Since you do this twice, you might write a function to do it for you. (You say you're a beginner, so I'm not sure if you've learned functions yet.)

Performance

Looking at the "skeleton" of your code:

for word in words:
    for compare in wordlist:
        for char in word:

Your performance is going to be \$O(m \times n \times o)\$ where m is the number of scrambled words, n is the number of words in the master wordlist, and o is the average word length.

The phrasing of the problem statements suggests that the scrambled words are a small subset of the inputs. But the worst case is that the scrambled words are the entire wordlist, making your worst-case performance \$O(n^2)\$ which will really hurt for large values of n.

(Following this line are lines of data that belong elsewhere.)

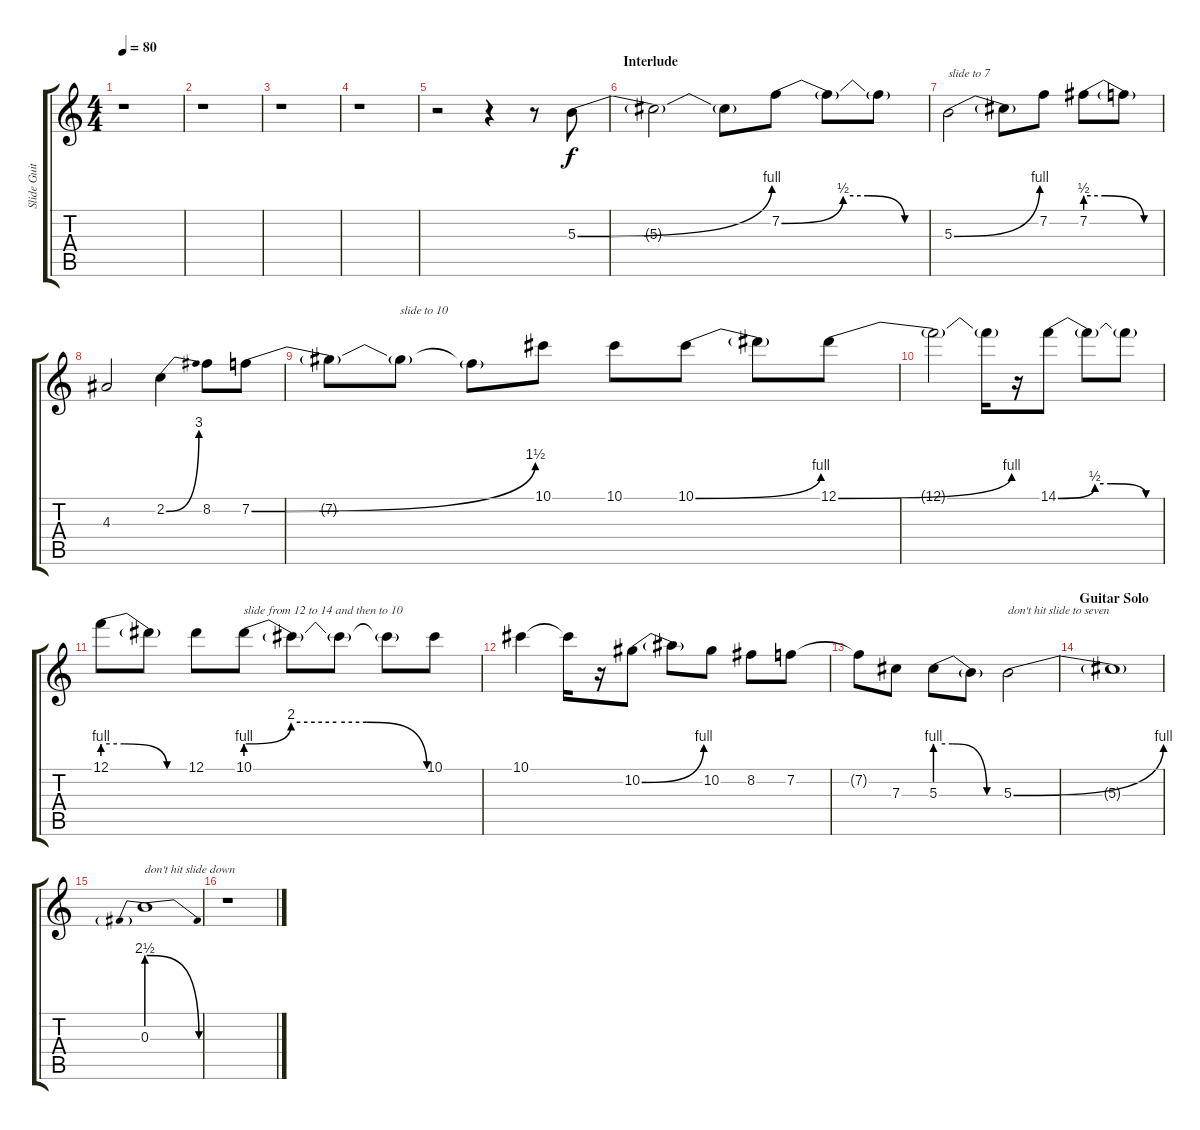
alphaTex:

\track ("Slide Guitar" "Slide Guit") {instrument overdrivenguitar}
\staff {score tabs}
\tuning (Eb4 Bb3 Gb3 Db3 Ab2 Eb2) {hide}
\ts (4 4)
\tempo 80
\clef g2
\ks c
r.1{dy f} |
r.1 |
r.1 |
r.1 |
r.2 r.4 r.8 5.3{be (bend 0 0 60 4)}.8 |
\section ("" "Interlude")
5.3{t}.2 5.3{t}.8 7.2{be (custom 0 0 25 2 35 2 50 0 60 0)}.8 7.2{t}.8 7.2{t}.8 |
5.3{be (bend 0 0 60 4)}.2{txt "slide to 7"} 5.3{t}.8 7.2.8 7.2{be (custom 0 2 15 2 45 0 60 0)}.8 7.2{t}.8 |
4.3.2 2.2{be (bend 0 0 60 12)}.4 8.2.8 7.2{be (bend 0 0 60 6)}.8 |
7.2{t}.8 7.2{t}.8{txt "slide to 10"} 7.2{t}.8 10.1.8 10.1.8 10.1{be (bend 0 0 60 4)}.8 10.1{t}.8 12.1{be (bend 0 0 60 4)}.8 |
12.1{t}.2 12.1{t}.16 r.16 14.1{be (custom 0 0 21 2 30 2 50 0 60 0)}.8 14.1{t}.8 14.1{t}.8 |
12.1{be (custom 0 4 15 4 45 0 60 0)}.8 12.1{t}.8 12.1.8 10.1{be (custom 0 4 15 8 30 8 40 8 60 0)}.8{txt "slide from 12 to 14 and then to 10"} 10.1{t}.8 10.1{t}.8 10.1{t}.8 10.1.8 |
10.1.4 10.1{t}.16 r.16 10.2{be (bend 0 0 60 4)}.8 10.2{t}.8 10.2.8 8.2.8 7.2.8 |
7.2{t}.8 7.3.8 5.3{be (custom 0 4 15 4 45 0 60 0)}.8 5.3{t}.8 5.3{be (bend 0 0 60 4)}.2{txt "don't hit slide to seven"} |
\section ("" "Guitar Solo")
5.3{t}.1 |
0.3{be (prebendrelease 0 10 60 0)}.1{txt "don't hit slide down"} |
r.1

You can improve this performance by converting \$m \times n\$ into \$m + n\$. Make a pass through one list computing a "signature" for each word. Store the signatures in a Python dict (dictionary) object mapping the signature to the original word(s) with that signature. Then make a pass through the second list, computing a "signature" for those words that can compare with the first signature. Check each word in the second list to see if its signature is in the dictionary, and store the results if so.

This process, if you can find the right signature, will work for a large number of problems.

You want a signature that does not depend on the ordering of the letters, since by definition one set of letters is scrambled. One easy mechanism would be to sort the letters into ASCII order, so that "banana" -> "aaabnn" for example.

Your code would then look like this:

signatures = dict()

for word in wordlist:
    sig = ''.join(sorted(word))
    signatures[sig] = word

found_words = []

for dwro in scrambled_words:
    sig = ''.join(sorted(dwro))
    if sig in signatures:
        found_words.append(signatures[sig])

Note: There's a potential issue, in that words like "keep" and "peek" are going to have the same signature, since they have all the same letters. You will have to decide how to handle that, but if you decide to maintain a list of all possible words for a signature, you should look at collections.defaultdict.